PASSAGE TO READ:
--- START ---

# 17 Hp Twin 2 Ic Briggs And Stratton Making Ping Noise And Looing Power Under Load



## RETTT (May 29, 2008)

*17 Hp Twin 2 Ic Briggs And Stratton Making Ping Noise And Loosing Power Under Load*

I have a ztr 428 1992 model dixon riding mower which came with 12 hp single piston briggs. I purchased a used 17 hp twin 2 ic [42a707 type 2653 e1 ]opposed vertical shaft and installed it on the dixon mower ! It ran pretty good for a while but started making a click or a mettalic ping noise while mowing and started to loose power . The engine does not smoke and there are no oil leaks .One of the spark plugs has a wet fouled look so i replaced both plugs but still have loss of power and mettalic clicking or ping noise coming from engine while loosing power under load while mowing ! I'am not sure if its and intake valve not seating or other probs! The engine also makes a poping noise like the exhaust vales are leaking off while running also . If you have any ideas on this subject please feel free to reply with any information . Thanks


----------



## 30yearTech (Sep 14, 2006)

--- END ---

REQUIRED ACTION 1:
List every problem RETTT reports with the engine in the mower engine thread.
REQUIRED ACTION 2:
Pick up the mower engine thread from the point where it stops and keep writing it.
The data that comes after this has nothing to do with the mower engine thread.

GIVEN INFORMATION:
--- START ---

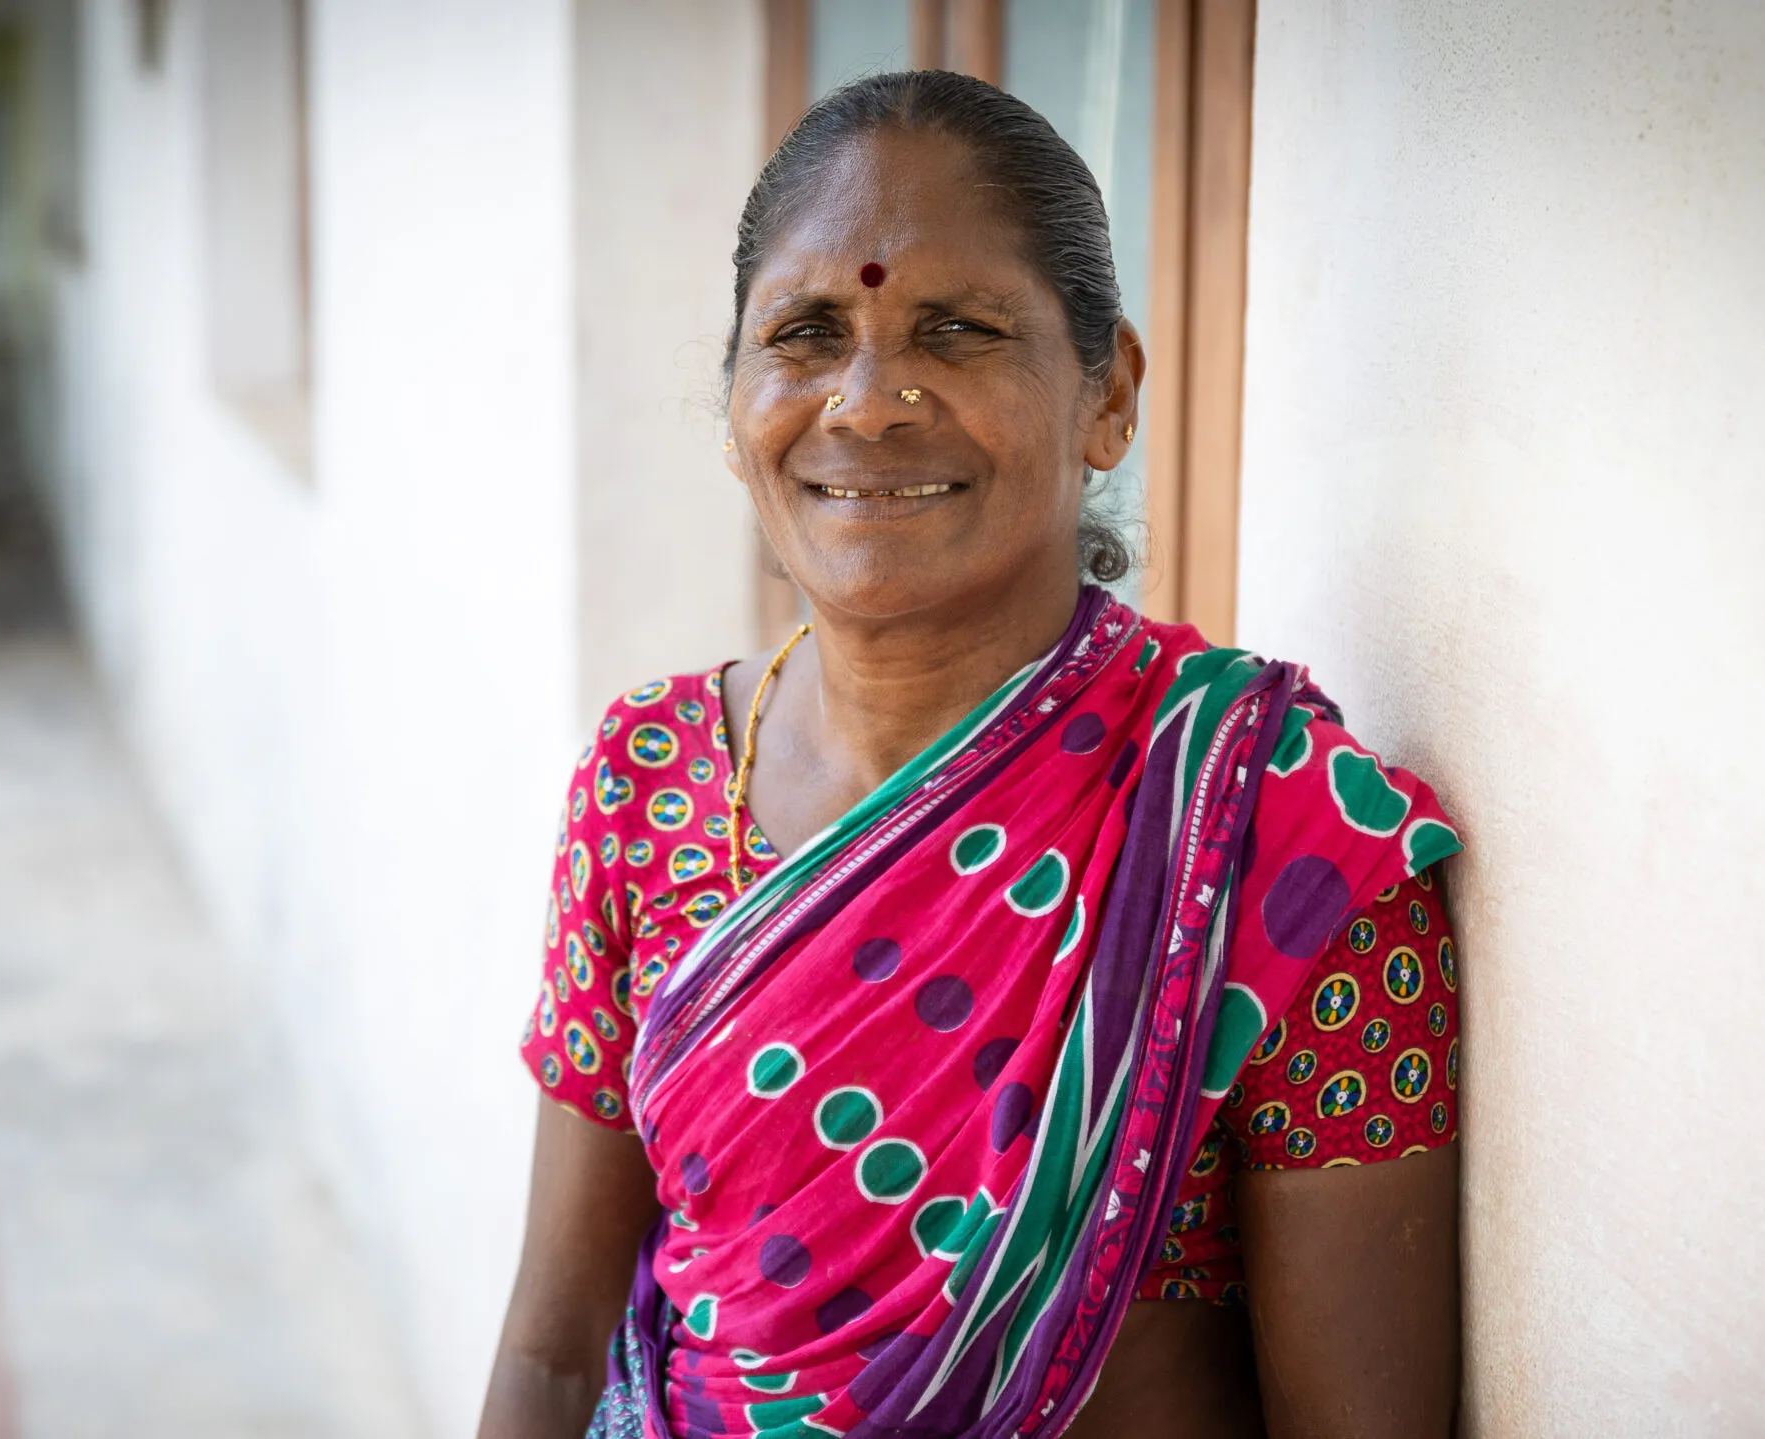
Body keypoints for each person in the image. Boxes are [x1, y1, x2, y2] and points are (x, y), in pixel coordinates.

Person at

--- END ---

ANSWER AREA 1:
- A click or metallic ping noise while mowing
- Loss of power under load
- One spark plug with a wet, fouled look
- A popping noise, as if the exhaust valves were leaking

ANSWER AREA 2:
May have loose valve seat(s). Would require removing the heads to visually inspect valve operation and valve seats.


----------



## phillipmc (Jan 27, 2008)

That "ping" sound you hear could also be a spark knock. Check your clearances. And your flywheel key.


----------



## RETTT (May 29, 2008)

*17 Hp Twin 2 Ic Briggs / Ping ,clicking Noise Solved*

I installed a new armature magneto solid state ignition module and the engine is running great now ! The wet fouled spark plug made me suspect there was no spark to that plug hence -it might have been lacking spark installed a new ignition module boom bam problem fixed ! You guys have a good day !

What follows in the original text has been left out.